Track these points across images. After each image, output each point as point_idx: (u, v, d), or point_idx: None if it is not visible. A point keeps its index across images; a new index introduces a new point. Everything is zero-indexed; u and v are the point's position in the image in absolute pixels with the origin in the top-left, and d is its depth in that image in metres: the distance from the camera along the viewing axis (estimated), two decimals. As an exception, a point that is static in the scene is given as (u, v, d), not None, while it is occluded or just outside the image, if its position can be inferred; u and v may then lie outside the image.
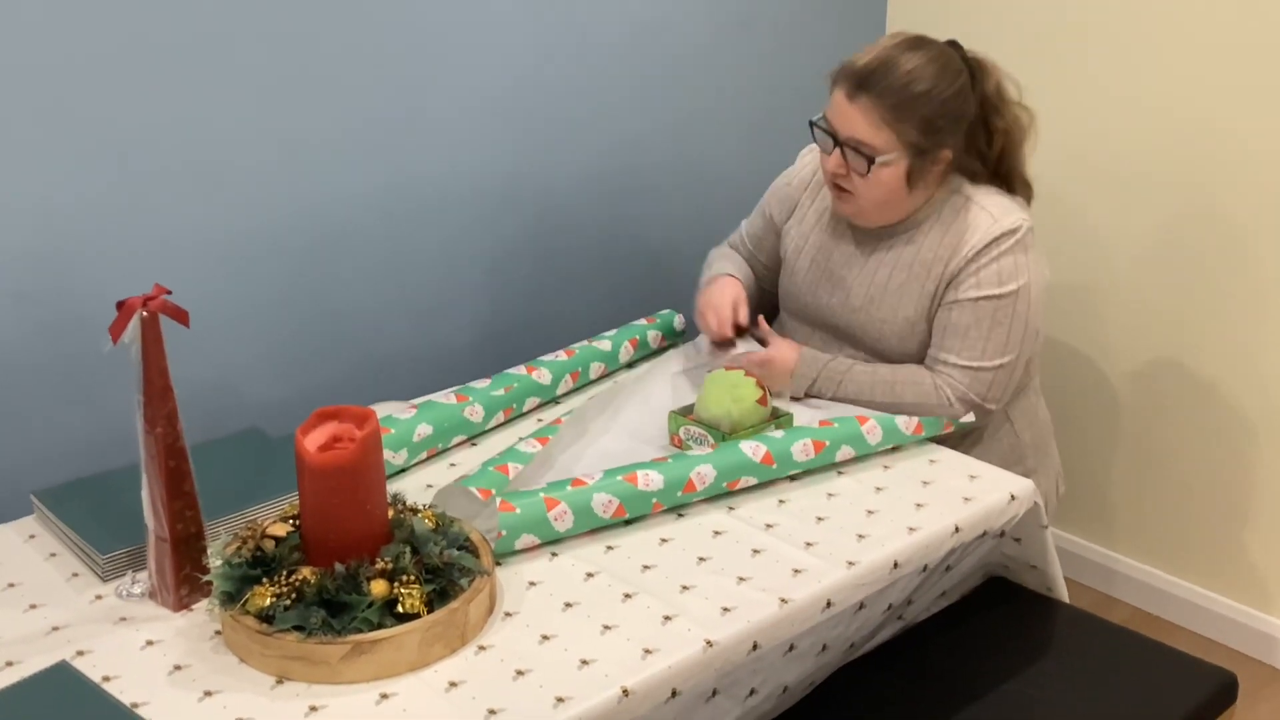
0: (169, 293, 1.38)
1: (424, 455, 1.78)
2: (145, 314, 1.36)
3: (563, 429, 1.78)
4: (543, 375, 1.94)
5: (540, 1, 2.26)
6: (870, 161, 1.84)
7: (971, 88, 1.88)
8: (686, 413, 1.82)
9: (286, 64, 1.98)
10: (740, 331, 2.01)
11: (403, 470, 1.76)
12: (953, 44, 1.91)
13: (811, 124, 1.91)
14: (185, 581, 1.43)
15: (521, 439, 1.75)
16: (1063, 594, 1.86)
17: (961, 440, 1.93)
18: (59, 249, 1.84)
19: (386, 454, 1.62)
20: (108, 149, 1.85)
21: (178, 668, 1.33)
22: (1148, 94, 2.44)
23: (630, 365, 2.10)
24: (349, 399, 2.06)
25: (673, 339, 2.18)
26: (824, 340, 2.04)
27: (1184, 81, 2.38)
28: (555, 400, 1.98)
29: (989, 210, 1.91)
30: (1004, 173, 1.97)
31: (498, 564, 1.51)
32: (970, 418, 1.87)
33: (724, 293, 2.04)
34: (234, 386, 2.09)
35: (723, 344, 2.00)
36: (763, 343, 1.98)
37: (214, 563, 1.39)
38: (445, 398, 1.84)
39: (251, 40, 1.94)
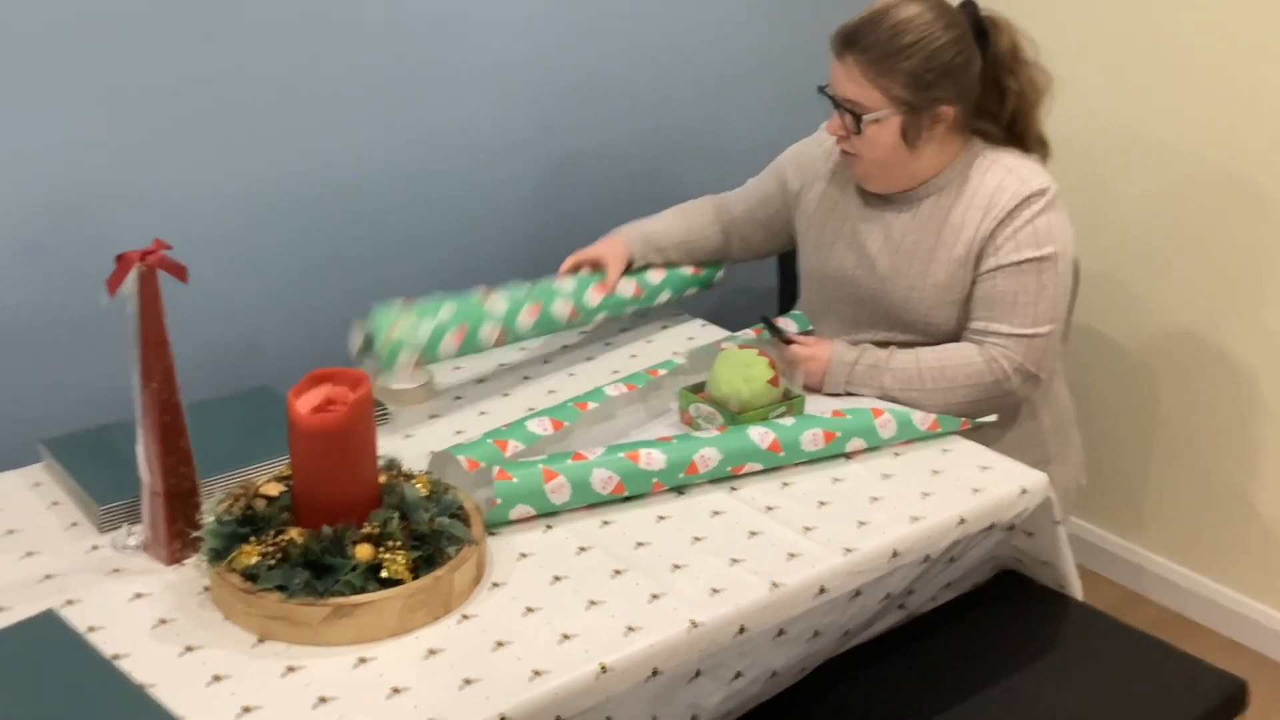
0: (169, 248, 1.38)
1: (450, 340, 1.82)
2: (143, 268, 1.36)
3: (584, 416, 1.74)
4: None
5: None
6: (859, 119, 1.83)
7: (976, 42, 1.84)
8: (698, 390, 1.80)
9: (304, 19, 1.98)
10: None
11: (432, 359, 1.83)
12: (967, 3, 1.86)
13: (820, 89, 1.90)
14: (178, 536, 1.43)
15: (533, 413, 1.72)
16: (1076, 591, 1.82)
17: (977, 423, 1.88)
18: (72, 202, 1.86)
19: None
20: (123, 103, 1.86)
21: (163, 621, 1.34)
22: (1190, 65, 2.36)
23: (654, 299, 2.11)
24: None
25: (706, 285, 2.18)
26: (850, 315, 2.00)
27: (1231, 54, 2.30)
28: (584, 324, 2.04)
29: (1015, 171, 1.87)
30: (1018, 133, 1.93)
31: (491, 533, 1.50)
32: (993, 418, 1.83)
33: (606, 247, 2.07)
34: (255, 344, 2.10)
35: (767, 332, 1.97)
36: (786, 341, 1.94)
37: (207, 519, 1.40)
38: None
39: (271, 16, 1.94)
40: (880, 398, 1.84)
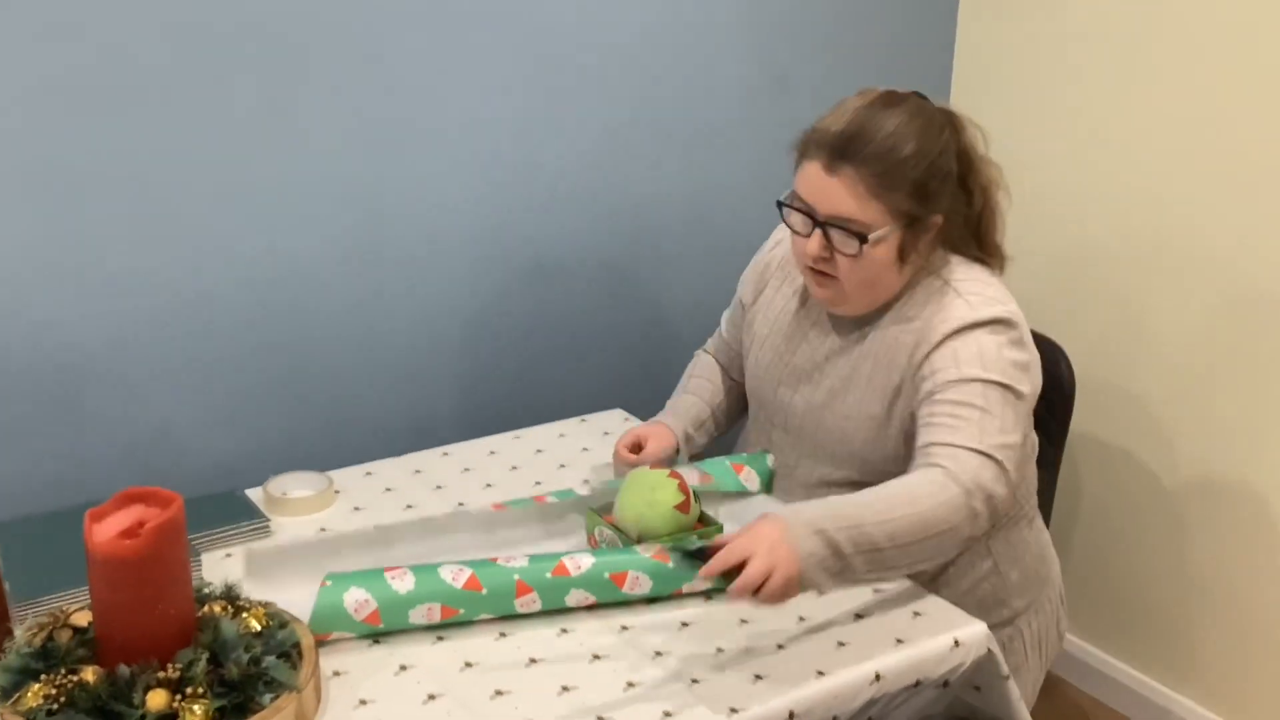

========

Problem to solve: All entries must be written out again exactly as given, with no pictures in the copy.

Answer to this problem:
Track these points across images. After each image, output each point as point_idx: (u, v, d), or point_idx: None if it is not visible. A point keeps its index across images; a new index introduces a new point. Everything is zero-indexed; u and v are the point's position in the image in absolute pixels with the origin in the top-left, and d is its depth in that image in metres: the distance from the camera along the viewing axis (estimated), two decimals. As an exception, a point that is static in the scene is given as (u, v, d), not None, while it is occluded or just outside the image, if its position can be inferred; u and v may then lie outside the image.
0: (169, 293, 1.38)
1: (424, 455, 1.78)
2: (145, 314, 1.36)
3: (563, 429, 1.78)
4: (543, 375, 1.94)
5: (540, 1, 2.26)
6: (870, 161, 1.84)
7: (971, 88, 1.88)
8: (686, 413, 1.82)
9: (286, 64, 1.98)
10: (740, 331, 2.01)
11: (403, 470, 1.76)
12: (953, 44, 1.91)
13: (811, 124, 1.91)
14: (185, 581, 1.43)
15: (521, 439, 1.75)
16: (1063, 594, 1.86)
17: (961, 440, 1.93)
18: (59, 249, 1.84)
19: (386, 454, 1.62)
20: (108, 149, 1.85)
21: (178, 668, 1.33)
22: (1148, 94, 2.44)
23: (630, 365, 2.10)
24: (349, 399, 2.06)
25: (673, 339, 2.18)
26: (824, 340, 2.04)
27: (1184, 81, 2.38)
28: (555, 400, 1.98)
29: (989, 210, 1.91)
30: (1004, 173, 1.97)
31: (498, 564, 1.51)
32: (970, 418, 1.87)
33: (724, 293, 2.04)
34: (234, 386, 2.09)
35: (723, 344, 2.00)
36: (763, 343, 1.98)
37: (214, 563, 1.39)
38: (445, 398, 1.84)
39: (251, 40, 1.94)
0: (169, 248, 1.38)
1: (450, 340, 1.82)
2: (143, 268, 1.36)
3: (584, 416, 1.74)
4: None
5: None
6: (859, 119, 1.83)
7: (976, 42, 1.84)
8: (698, 390, 1.80)
9: (304, 19, 1.98)
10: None
11: (432, 359, 1.83)
12: (967, 3, 1.86)
13: (820, 89, 1.90)
14: (178, 536, 1.43)
15: (533, 413, 1.72)
16: (1076, 591, 1.82)
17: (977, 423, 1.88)
18: (72, 202, 1.86)
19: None
20: (123, 103, 1.86)
21: (163, 621, 1.34)
22: (1190, 65, 2.36)
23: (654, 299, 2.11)
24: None
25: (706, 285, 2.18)
26: (850, 315, 2.00)
27: (1231, 54, 2.30)
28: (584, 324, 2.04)
29: (1015, 171, 1.87)
30: (1018, 133, 1.93)
31: (491, 533, 1.50)
32: (993, 418, 1.83)
33: (606, 247, 2.07)
34: (255, 344, 2.10)
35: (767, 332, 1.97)
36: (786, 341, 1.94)
37: (207, 519, 1.40)
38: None
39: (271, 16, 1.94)
40: (880, 398, 1.84)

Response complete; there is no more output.